Michael J. Boni, who formed a law firm partnership with Zack in 2007, said Zack was so brilliant that other attorneys would say they felt stupid around her.
But she never set out to make anyone feel that way, Boni said.
"She spoke softly," Boni said. "There was no flourish. There was no sense of self in her work, no superlative. She didn't boast, no conceit. She was just a brilliant attorney for its own sake."
Zack would come up with simple and elegant solutions to thorny problems, leaving "everyone thinking, 'I must be so dumb that I haven't thought of that,'" Boni said.
Joseph C. Kohn of Kohn, Swift & Graf, where Zack worked for 18 years, said that "so many trial lawyers, class action lawyers, have egos that precede them by a few miles. Joanne would be the smartest attorney sitting around the room but not have to prove it.

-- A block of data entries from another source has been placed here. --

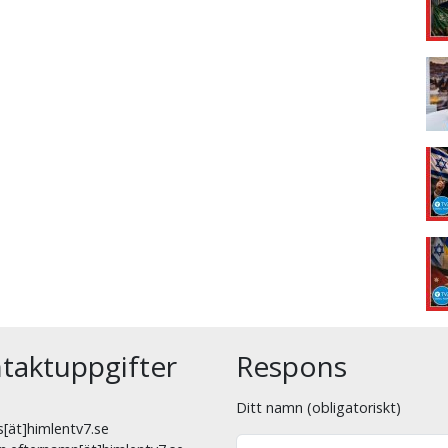
taktuppgifter
Respons
Ditt namn (obligatoriskt)
[ät]himlentv7.se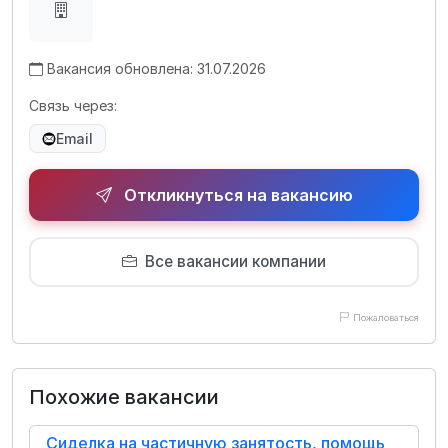
Вакансия обновлена: 31.07.2026
Связь через:
Email
Откликнуться на вакансию
Все вакансии компании
Пожаловаться
Похожие вакансии
Сиделка на частичную занятость, помощь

She could say one sentence at one point and solve the whole problem."
Jeffrey J. Corrigan, a partner with Spector Roseman Kodroff & Willis, said that when his firm was the lead counsel in a price-fixing case involving nine manufacturers of the oriented strand board home-building material, he picked Zack out of all the lawyers from 30 firms involved in the case to depose an expert.
The expert witness was highly respected by the plaintiffs' expert witness and the plaintiffs counsel thought the defense was the best of all of the defense experts, Corrigan said.
Zack's deposition got enough dust on the expert to bring that particular defendant to the settlement table, Corrigan said.